Action Recommendations by Alert Level

  • 🔴 RED: Require immediate response — check inventory, match price if needed, investigate quality issues 💡
  • 🟡 YELLOW: Monitor for 3-5 days before acting — may be temporary fluctuation 💡
  • 🟢 GREEN: Opportunity window — act within 1-2 weeks before competitors notice 💡

Output Spec

First run: "Baseline Established" — KPI Dashboard (current snapshot) only, no alerts.

Subsequent runs: Alert Summary → RED Alerts → YELLOW Alerts → GREEN Opportunities → KPI Dashboard (today vs yesterday) → Competitor Movement → Market Shifts → Action Items → Data Provenance → API Usage.

Language (required)

Output language MUST match the user's input language. If the user asks in Chinese, the entire report is in Chinese. If in English, output in English. Exception: API field names (e.g.

monthlySalesFloor
,
categoryPath
), endpoint names, technical terms (e.g. ASIN, BSR, CR10, FBA, credits) remain in English.

Disclaimer (required, at the top of every report)

Data is based on APIClaw API sampling as of [date]. Monthly sales (

monthlySalesFloor
) are lower-bound estimates. This analysis is for reference only and should not be the sole basis for business decisions. Validate with additional sources before acting.

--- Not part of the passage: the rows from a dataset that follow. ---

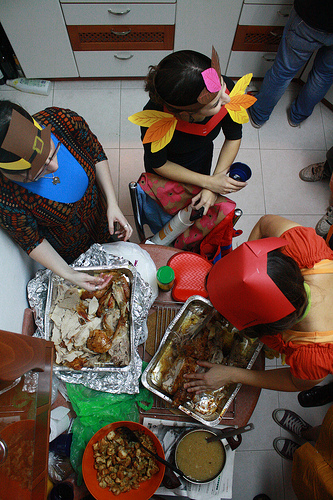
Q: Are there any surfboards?
A: No, there are no surfboards.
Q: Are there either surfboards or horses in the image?
A: No, there are no surfboards or horses.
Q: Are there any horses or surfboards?
A: No, there are no surfboards or horses.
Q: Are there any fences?
A: No, there are no fences.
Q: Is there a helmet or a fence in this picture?
A: No, there are no fences or helmets.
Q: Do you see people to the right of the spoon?
A: Yes, there is a person to the right of the spoon.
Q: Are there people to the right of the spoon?
A: Yes, there is a person to the right of the spoon.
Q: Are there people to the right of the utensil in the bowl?
A: Yes, there is a person to the right of the spoon.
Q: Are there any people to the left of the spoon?
A: No, the person is to the right of the spoon.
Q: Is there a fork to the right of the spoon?
A: No, there is a person to the right of the spoon.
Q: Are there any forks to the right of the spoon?
A: No, there is a person to the right of the spoon.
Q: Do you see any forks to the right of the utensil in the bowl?
A: No, there is a person to the right of the spoon.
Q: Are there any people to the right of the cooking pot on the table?
A: Yes, there is a person to the right of the cooking pot.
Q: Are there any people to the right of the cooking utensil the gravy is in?
A: Yes, there is a person to the right of the cooking pot.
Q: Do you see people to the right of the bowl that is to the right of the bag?
A: Yes, there is a person to the right of the bowl.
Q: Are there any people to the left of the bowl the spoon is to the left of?
A: No, the person is to the right of the bowl.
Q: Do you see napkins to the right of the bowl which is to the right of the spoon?
A: No, there is a person to the right of the bowl.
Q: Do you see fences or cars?
A: No, there are no fences or cars.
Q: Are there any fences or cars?
A: No, there are no fences or cars.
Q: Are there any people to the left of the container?
A: Yes, there is a person to the left of the container.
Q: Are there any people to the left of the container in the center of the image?
A: Yes, there is a person to the left of the container.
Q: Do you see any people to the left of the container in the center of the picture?
A: Yes, there is a person to the left of the container.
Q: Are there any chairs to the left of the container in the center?
A: No, there is a person to the left of the container.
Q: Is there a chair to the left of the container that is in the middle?
A: No, there is a person to the left of the container.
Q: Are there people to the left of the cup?
A: Yes, there is a person to the left of the cup.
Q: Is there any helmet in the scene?
A: No, there are no helmets.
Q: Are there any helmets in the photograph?
A: No, there are no helmets.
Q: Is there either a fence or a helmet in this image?
A: No, there are no helmets or fences.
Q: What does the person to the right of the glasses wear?
A: The person wears a ring.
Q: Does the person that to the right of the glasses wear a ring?
A: Yes, the person wears a ring.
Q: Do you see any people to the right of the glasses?
A: Yes, there is a person to the right of the glasses.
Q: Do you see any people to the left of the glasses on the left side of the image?
A: No, the person is to the right of the glasses.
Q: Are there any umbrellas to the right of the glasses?
A: No, there is a person to the right of the glasses.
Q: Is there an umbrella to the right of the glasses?
A: No, there is a person to the right of the glasses.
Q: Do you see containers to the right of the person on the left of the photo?
A: Yes, there is a container to the right of the person.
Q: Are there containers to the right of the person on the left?
A: Yes, there is a container to the right of the person.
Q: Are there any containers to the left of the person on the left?
A: No, the container is to the right of the person.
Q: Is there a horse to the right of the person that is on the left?
A: No, there is a container to the right of the person.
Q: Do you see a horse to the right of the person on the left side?
A: No, there is a container to the right of the person.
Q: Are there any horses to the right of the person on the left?
A: No, there is a container to the right of the person.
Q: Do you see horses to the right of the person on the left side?
A: No, there is a container to the right of the person.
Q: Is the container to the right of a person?
A: Yes, the container is to the right of a person.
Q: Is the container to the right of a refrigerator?
A: No, the container is to the right of a person.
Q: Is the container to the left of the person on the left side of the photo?
A: No, the container is to the right of the person.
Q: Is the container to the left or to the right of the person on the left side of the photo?
A: The container is to the right of the person.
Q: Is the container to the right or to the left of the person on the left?
A: The container is to the right of the person.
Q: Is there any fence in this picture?
A: No, there are no fences.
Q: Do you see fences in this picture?
A: No, there are no fences.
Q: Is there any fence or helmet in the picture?
A: No, there are no fences or helmets.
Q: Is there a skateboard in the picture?
A: No, there are no skateboards.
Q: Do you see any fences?
A: No, there are no fences.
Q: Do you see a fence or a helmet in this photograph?
A: No, there are no fences or helmets.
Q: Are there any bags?
A: Yes, there is a bag.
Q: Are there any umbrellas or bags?
A: Yes, there is a bag.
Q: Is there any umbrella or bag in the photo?
A: Yes, there is a bag.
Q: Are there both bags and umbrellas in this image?
A: No, there is a bag but no umbrellas.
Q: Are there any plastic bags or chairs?
A: Yes, there is a plastic bag.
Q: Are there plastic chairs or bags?
A: Yes, there is a plastic bag.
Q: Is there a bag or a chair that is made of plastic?
A: Yes, the bag is made of plastic.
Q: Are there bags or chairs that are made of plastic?
A: Yes, the bag is made of plastic.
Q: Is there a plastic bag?
A: Yes, there is a bag that is made of plastic.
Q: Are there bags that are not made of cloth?
A: Yes, there is a bag that is made of plastic.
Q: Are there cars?
A: No, there are no cars.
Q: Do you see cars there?
A: No, there are no cars.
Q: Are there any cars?
A: No, there are no cars.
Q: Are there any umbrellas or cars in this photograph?
A: No, there are no cars or umbrellas.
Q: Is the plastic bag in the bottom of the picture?
A: Yes, the bag is in the bottom of the image.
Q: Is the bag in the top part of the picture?
A: No, the bag is in the bottom of the image.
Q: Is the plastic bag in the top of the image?
A: No, the bag is in the bottom of the image.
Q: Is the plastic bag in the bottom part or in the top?
A: The bag is in the bottom of the image.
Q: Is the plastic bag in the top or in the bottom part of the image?
A: The bag is in the bottom of the image.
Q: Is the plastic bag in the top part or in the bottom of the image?
A: The bag is in the bottom of the image.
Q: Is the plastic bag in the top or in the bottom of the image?
A: The bag is in the bottom of the image.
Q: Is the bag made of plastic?
A: Yes, the bag is made of plastic.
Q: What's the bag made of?
A: The bag is made of plastic.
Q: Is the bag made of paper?
A: No, the bag is made of plastic.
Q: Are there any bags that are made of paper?
A: No, there is a bag but it is made of plastic.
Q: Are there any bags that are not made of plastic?
A: No, there is a bag but it is made of plastic.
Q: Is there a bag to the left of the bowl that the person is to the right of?
A: Yes, there is a bag to the left of the bowl.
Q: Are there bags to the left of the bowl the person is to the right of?
A: Yes, there is a bag to the left of the bowl.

Confidence Labels (required, tag EVERY conclusion)

  • 📊 Data-backed — direct API data (e.g. "CR10 = 54.8% 📊")
  • 🔍 Inferred — logical reasoning from data (e.g. "brand concentration is moderate 🔍")
  • 💡 Directional — suggestions, predictions, strategy (e.g. "consider entering $10-15 band 💡")

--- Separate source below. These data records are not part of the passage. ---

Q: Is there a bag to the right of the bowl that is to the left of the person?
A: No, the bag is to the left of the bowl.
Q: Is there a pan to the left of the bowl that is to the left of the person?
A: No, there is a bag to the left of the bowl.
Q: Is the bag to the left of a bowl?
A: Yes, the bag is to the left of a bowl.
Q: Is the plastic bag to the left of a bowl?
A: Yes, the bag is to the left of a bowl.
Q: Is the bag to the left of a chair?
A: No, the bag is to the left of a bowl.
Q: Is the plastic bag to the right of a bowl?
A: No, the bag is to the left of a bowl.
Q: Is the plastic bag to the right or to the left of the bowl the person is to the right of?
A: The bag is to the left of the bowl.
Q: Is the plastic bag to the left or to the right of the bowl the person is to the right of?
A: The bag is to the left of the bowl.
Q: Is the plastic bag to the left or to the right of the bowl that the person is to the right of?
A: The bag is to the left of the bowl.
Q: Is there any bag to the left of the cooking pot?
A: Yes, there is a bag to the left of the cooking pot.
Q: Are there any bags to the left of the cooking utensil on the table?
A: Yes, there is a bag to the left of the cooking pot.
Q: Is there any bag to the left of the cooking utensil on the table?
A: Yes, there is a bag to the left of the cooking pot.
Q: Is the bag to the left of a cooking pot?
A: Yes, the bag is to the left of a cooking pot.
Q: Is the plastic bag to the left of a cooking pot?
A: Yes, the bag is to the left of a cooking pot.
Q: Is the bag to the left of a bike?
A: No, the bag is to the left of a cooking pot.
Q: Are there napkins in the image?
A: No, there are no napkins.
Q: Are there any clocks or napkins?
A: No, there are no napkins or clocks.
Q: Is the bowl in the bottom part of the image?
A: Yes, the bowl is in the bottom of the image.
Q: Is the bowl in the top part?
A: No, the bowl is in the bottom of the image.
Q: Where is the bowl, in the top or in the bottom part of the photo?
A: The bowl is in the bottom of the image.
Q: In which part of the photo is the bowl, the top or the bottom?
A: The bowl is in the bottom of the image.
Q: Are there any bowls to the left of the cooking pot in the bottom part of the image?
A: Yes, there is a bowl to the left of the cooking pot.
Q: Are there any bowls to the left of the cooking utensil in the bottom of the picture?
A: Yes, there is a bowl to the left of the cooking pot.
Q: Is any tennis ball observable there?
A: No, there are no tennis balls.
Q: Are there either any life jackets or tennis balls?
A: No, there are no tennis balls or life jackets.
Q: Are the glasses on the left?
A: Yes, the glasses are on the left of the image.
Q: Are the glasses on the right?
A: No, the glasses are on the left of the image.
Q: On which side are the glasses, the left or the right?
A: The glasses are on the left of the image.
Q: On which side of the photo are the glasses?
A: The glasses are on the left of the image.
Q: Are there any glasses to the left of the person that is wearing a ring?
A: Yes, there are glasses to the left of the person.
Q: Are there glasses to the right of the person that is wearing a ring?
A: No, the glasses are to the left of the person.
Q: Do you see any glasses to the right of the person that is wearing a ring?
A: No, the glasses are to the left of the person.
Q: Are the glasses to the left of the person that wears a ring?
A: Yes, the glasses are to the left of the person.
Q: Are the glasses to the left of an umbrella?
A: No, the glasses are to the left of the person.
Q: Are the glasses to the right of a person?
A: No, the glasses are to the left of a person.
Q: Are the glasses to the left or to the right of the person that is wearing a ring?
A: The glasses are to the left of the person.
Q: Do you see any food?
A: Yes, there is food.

Rules: Strategy recommendations are NEVER 📊. Anomalies (>200% growth) are always 💡. User criteria override AI judgment.

Sample bias: "Based on Top [N] by sales volume; niche/new products may be underrepresented."

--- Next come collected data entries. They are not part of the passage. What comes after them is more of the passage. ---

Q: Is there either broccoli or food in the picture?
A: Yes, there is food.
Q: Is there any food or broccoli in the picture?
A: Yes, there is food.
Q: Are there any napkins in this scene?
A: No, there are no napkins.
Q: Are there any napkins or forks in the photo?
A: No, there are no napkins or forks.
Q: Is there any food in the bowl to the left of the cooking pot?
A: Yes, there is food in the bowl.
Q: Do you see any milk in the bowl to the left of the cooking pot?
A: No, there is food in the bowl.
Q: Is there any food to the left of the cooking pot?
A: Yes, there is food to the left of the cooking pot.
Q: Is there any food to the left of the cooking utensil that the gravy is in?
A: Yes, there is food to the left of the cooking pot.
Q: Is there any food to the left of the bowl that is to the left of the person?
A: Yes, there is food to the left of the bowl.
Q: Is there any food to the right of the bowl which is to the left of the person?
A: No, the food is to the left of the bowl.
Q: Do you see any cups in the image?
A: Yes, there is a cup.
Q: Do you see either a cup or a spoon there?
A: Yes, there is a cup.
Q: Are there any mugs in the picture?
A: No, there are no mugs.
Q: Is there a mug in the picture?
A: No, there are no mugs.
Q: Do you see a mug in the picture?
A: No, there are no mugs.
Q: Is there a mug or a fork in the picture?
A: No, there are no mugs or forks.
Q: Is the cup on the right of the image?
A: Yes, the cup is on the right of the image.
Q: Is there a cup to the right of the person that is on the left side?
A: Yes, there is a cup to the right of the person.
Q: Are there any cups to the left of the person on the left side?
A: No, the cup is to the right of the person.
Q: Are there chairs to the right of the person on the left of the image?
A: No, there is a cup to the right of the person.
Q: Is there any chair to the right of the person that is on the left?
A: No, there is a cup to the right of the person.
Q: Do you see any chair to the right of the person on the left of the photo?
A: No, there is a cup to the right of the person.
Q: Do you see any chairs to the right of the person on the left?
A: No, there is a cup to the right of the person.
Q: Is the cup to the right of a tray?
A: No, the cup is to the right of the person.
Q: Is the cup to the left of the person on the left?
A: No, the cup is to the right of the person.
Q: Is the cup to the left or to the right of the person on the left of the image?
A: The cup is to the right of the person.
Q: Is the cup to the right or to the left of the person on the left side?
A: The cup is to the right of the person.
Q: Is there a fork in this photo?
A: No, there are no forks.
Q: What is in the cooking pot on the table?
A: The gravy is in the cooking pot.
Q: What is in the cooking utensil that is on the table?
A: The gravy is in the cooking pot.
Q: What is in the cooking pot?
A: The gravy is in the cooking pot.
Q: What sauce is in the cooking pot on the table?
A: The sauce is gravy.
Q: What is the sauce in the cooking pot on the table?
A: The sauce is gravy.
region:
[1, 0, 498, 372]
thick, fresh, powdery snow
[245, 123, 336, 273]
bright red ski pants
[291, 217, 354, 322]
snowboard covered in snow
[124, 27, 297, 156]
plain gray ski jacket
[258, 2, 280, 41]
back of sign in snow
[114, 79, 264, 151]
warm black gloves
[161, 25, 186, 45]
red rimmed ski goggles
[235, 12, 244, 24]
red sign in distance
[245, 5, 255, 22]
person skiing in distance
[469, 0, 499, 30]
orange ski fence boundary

Data Provenance (required)

Include a table at the end of every report:

DataEndpointKey ParamsNotes
(e.g. Market Overview)
markets/search
categoryPath, topN=10📊 Top N sampling, sales are lower-bound
............

Extract endpoint and params from

_query
in JSON output. Add notes: sampling method, T+1 delay, realtime vs DB, minimum review threshold, etc.

API Usage (required)

EndpointCallsCredits
(each endpoint used)NN
TotalNN

Extract from

meta.creditsConsumed
per response. End with
Credits remaining: N
.

API Budget: ~15-30 credits

Realtime×ASINs(5-15) + History(1-2) + Market/Brand(3) + Products(1) + Price(2) + Categories(1) + Reviews(1-3).